ROC curves for predicting patient progression using laboratory indicators. A. ROC curve of initial PSA for predicting patient progression. B. ROC curve of testosterone for predicting patients’ progression. C. ROC curve of HGB for predicting patient progression. D. ROC curve of ALP for predicting patient progression. E. ROC curve of LDH for predicting patients’ progression. F. ROC curve of ALB for predicting patients’ progression. Note: Receiver Operating Characteristic (ROC), Prostate-Specific Antigen (PSA), Hemoglobin (HGB), Alkaline Phosphatase (ALP), Lactate Dehydrogenase (LDH), Albumin (ALB).
Table 3.
ROC curve parameters for laboratory parameters in predicting disease progression
| Marker | AUC | 95% CI | Specificity | Sensitivity | Youden index | Cutoff |
|---|---|---|---|---|---|---|
| Initial PSA | 0.563 | 0.498-0.563 | 88.89% | 30.07% | 18.96% | 186.980 |
| Testosterone | 0.545 | 0.473-0.545 | 64.20% | 50.00% | 14.20% | 18.835 |
| HGB (g/L) | 0.512 | 0.436-0.512 | 29.63% | 78.67% | 8.30% | 108.500 |
| ALP (U/L) | 0.637 | 0.569-0.637 | 72.84% | 55.24% | 28.08% | 153.650 |
| LDH (U/L) | 0.721 | 0.661-0.721 | 81.48% | 55.94% | 37.43% | 215.435 |
| ALB (g/L) | 0.568 | 0.498-0.568 | 71.60% | 41.96% | 13.56% | 41.500 |
Note: AUC: Area Under the Curve, PSA: Prostate-Specific Antigen, HGB: Hemoglobin, ALP: Alkaline Phosphatase, LDH: Lactate Dehydrogenase, ALB: Albumin.

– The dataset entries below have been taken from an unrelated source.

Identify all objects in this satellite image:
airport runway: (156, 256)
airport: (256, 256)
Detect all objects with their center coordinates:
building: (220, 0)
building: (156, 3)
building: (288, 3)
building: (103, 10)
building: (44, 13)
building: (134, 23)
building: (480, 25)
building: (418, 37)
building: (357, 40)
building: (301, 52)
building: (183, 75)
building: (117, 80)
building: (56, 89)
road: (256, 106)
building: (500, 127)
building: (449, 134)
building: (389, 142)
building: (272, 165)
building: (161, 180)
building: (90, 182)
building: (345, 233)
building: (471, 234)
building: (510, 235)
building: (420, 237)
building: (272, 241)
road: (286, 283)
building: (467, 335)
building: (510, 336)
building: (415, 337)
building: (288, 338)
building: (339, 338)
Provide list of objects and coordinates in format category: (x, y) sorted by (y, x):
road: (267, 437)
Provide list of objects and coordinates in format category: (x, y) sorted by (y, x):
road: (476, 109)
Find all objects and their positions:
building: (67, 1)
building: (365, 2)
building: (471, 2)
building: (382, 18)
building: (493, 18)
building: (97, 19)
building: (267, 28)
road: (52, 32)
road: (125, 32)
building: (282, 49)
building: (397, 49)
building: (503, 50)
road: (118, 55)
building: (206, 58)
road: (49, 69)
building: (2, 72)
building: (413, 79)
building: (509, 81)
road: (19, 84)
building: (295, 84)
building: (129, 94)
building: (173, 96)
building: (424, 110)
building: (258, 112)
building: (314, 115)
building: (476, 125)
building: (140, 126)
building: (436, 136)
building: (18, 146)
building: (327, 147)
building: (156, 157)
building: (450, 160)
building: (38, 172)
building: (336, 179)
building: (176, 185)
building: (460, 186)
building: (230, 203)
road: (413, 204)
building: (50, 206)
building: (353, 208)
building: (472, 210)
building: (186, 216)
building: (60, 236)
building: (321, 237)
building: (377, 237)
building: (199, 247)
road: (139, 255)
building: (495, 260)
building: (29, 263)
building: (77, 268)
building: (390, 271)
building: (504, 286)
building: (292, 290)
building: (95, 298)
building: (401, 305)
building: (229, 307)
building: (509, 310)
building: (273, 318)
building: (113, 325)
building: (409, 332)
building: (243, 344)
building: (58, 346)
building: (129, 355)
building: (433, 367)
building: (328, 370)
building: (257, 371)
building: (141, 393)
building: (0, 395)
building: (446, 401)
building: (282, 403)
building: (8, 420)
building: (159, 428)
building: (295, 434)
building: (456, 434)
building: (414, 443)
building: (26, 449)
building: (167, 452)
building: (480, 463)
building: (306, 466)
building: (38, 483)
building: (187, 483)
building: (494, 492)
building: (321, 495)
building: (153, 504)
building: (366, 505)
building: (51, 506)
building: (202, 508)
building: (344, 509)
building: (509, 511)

Grouping for model development and validation
Patients were randomly assigned to training (n=257) and validation (n=110) cohorts at a 7:3 ratio. No statistically significant differences were found in baseline characteristics or laboratory parameters between the two groups (P>0.05, Table 4), confirming the comparability of the two cohorts.
Table 4.
Comparison of baseline data between validation and training groups
| Variables | Training group (n=257) | Validation group (n=110) | χ2 | P |
|---|---|---|---|---|
| Age (years old) | 0.063 | 0.802 | ||
| ≥65 years old | 97 | 40 | ||
| <65 | 160 | 70 | ||
| BMI | 0.615 | 0.433 | ||
| ≥25 kg/m2 | 47 | 24 | ||
| <25 kg/m2 | 210 | 86 | ||
| Ethnicity | 0.159 | 0.690 | ||
| Han | 196 | 86 | ||
| Others | 61 | 24 | ||
| Marital status | 0.000 | 0.998 | ||
| Married | 243 | 104 | ||
| Divorced | 14 | 6 | ||
| Education level | 0.189 | 0.664 | ||
| ≥High school | 155 | 69 | ||
| <High school | 102 | 41 | ||
| Family history of cancer | 1.022 | 0.312 | ||
| With | 19 | 5 | ||
| Without | 238 | 105 | ||
| Intraductal carcinoma | 1.213 | 0.271 | ||
| With | 23 | 14 | ||
| Without | 234 | 96 | ||
| Perineural invasion | 0.000 | 0.988 | ||
| With | 161 | 69 | ||
| Without | 96 | 41 | ||
| Hypertension | 0.312 | 0.577 | ||
| With | 132 | 53 | ||
| Without | 125 | 57 | ||
| Diabetes | 1.194 | 0.275 | ||
| With | 80 | 28 | ||
| Without | 177 | 82 | ||
| T-staging | 0.461 | 0.497 | ||
| T4 | 161 | 73 | ||
| <T4 | 96 | 37 | ||
| N-staging | 0.138 | 0.710 | ||
| N1 | 163 | 72 | ||
| N0 | 94 | 38 | ||
| Gleason score | 0.715 | 0.398 | ||
| ≥8 | 157 | 62 | ||
| <8 | 100 | 48 | ||
| Initial PSA | 1.386 | 0.239 | ||
| ≥186.980 | 195 | 77 | ||
| <186.980 | 62 | 33 | ||
| Testosterone | 0.109 | 0.741 | ||
| ≥18.835 | 138 | 57 | ||
| <18.835 | 119 | 53 | ||
| HGB (g/L) | 0.169 | 0.681 | ||
| ≥108.500 | 58 | 27 | ||
| <108.500 | 199 | 83 | ||
| ALP (U/L) | 0.483 | 0.487 | ||
| ≥153.650 | 134 | 53 | ||
| <153.650 | 123 | 57 | ||
| LDH (U/L) | 0.016 | 0.901 | ||
| ≥215.435 | 135 | 57 | ||
| <215.435 | 122 | 53 | ||
| ALB (g/L) | 0.063 | 0.802 | ||
| ≥41.500 | 160 | 64 | ||
| <41.500 | 97 | 46 |
Note: BMI: Body Mass Index, PI: Perineural Invasion, PSA: Prostate-Specific Antigen, HGB: Hemoglobin (HGB), ALP: Alkaline Phosphatase, LDH: Lactate Dehydrogenase, ALB: Albumin.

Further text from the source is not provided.